28 Şubat’tan herkesin maddi ve manevi etkilendiğini de hatırlatan Albayrak, “28 Şubat post-modern falan değil, bal gibi darbedir ve halkımızın tamamını etkilemiştir. Sadece Hürriyet Gazetesi’nin o günlerde attığı manşetlere bakın. Halk atılan manşetlerle adım adım istedikleri yere doğru yönlendirmeye çalışılıyor. Toplum nezdinde ‘darbe elzem’ algısı oluşturulmaya gayret ediliyor” şeklinde konuştu.
Milli Medya…
Medyanın geçmiş dönemlerde milli olmadığını da dile getiren Nuh Albayrak, “Milli medyanın eksikliğinin sıkıntısını çeken ve çözüm bulmaya çalışan ilk kişi Rahmetli Turgut Özal’dı. Ama o zamanki etkin güçler Özal’ı engelledi.
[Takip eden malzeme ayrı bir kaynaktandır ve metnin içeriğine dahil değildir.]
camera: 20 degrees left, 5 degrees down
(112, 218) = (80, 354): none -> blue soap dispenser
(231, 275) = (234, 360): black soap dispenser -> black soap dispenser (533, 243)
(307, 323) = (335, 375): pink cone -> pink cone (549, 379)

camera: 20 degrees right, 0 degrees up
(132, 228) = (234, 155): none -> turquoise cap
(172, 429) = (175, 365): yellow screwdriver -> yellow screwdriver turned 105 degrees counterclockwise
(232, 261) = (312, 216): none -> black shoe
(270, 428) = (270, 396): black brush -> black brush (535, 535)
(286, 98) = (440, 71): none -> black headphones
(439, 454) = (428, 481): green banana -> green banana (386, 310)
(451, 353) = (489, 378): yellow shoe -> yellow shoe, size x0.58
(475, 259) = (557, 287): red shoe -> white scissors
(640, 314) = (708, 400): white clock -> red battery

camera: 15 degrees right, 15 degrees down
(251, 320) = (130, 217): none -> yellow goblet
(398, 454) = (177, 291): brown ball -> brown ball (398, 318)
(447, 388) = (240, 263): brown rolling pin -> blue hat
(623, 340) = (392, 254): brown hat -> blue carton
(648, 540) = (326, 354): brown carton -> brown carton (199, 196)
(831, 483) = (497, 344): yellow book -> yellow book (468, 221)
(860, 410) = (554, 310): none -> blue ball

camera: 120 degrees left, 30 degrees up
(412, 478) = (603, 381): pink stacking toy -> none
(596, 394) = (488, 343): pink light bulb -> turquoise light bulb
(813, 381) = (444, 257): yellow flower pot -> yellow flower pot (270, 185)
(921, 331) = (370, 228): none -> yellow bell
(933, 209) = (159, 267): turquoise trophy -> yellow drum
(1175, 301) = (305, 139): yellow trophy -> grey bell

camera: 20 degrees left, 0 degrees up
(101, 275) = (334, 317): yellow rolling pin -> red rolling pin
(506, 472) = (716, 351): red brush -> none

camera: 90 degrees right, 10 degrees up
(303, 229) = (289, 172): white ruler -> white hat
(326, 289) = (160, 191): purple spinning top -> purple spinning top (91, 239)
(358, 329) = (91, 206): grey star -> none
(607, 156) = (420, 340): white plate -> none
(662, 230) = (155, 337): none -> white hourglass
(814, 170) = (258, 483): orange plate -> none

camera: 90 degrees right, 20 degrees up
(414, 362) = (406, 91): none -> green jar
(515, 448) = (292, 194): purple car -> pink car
Ama çok şükür 2000’den sonra Sayın Cumhurbaşkanımız Recep Tayyip Erdoğan’ın gayretiyle milli bir medya oluştu. Tabi daha öncelerde de milli ve manevi değerlere sahip basın mensupları vardı ancak şimdiki gibi değildi” ifadelerini kullandı.
Tek ses…
Önceki yıllarda medyada tek ses olduğunu da kaydeden Albayrak, “Önceden sesimizi gür çıkaramıyorduk. Medyada tek ses vardı ve bu ses kesinlikle milletin değildi. Sonunda bunun eksikliği hissedildi ve milli medya diye bir güç oluştu, kısacası denge geldi. Eğer ki Sayın Erdoğan bu meselenin önemini fark etmeseydi, maalesef bugünleri göremeyecektik” dedi.
15 Temmuz’da medyanın tavrı önemliydi…
15 Temmuz akşamı halkın dik duruşunun yanı sıra medyanın tavrının da büyük önem arz ettiğini belirten Albayrak, “15 Temmuz’da kendini tankların önüne atarak, canı pahasına ülkesini, milletini savunan halkımızın duruşu, şüphesiz büyük önem arz etmektedir. Ancak o zamanda medyanın tavrı da önemliydi. Medyanın büyük çoğunluğu darbe karşısında durdu. Bana göre biz o dönemde İstiklal Harbini tekrar yaşadık ve bu harbin finali çok şükür 16 Nisan’da zaferle sonuçlandı” diye konuştu.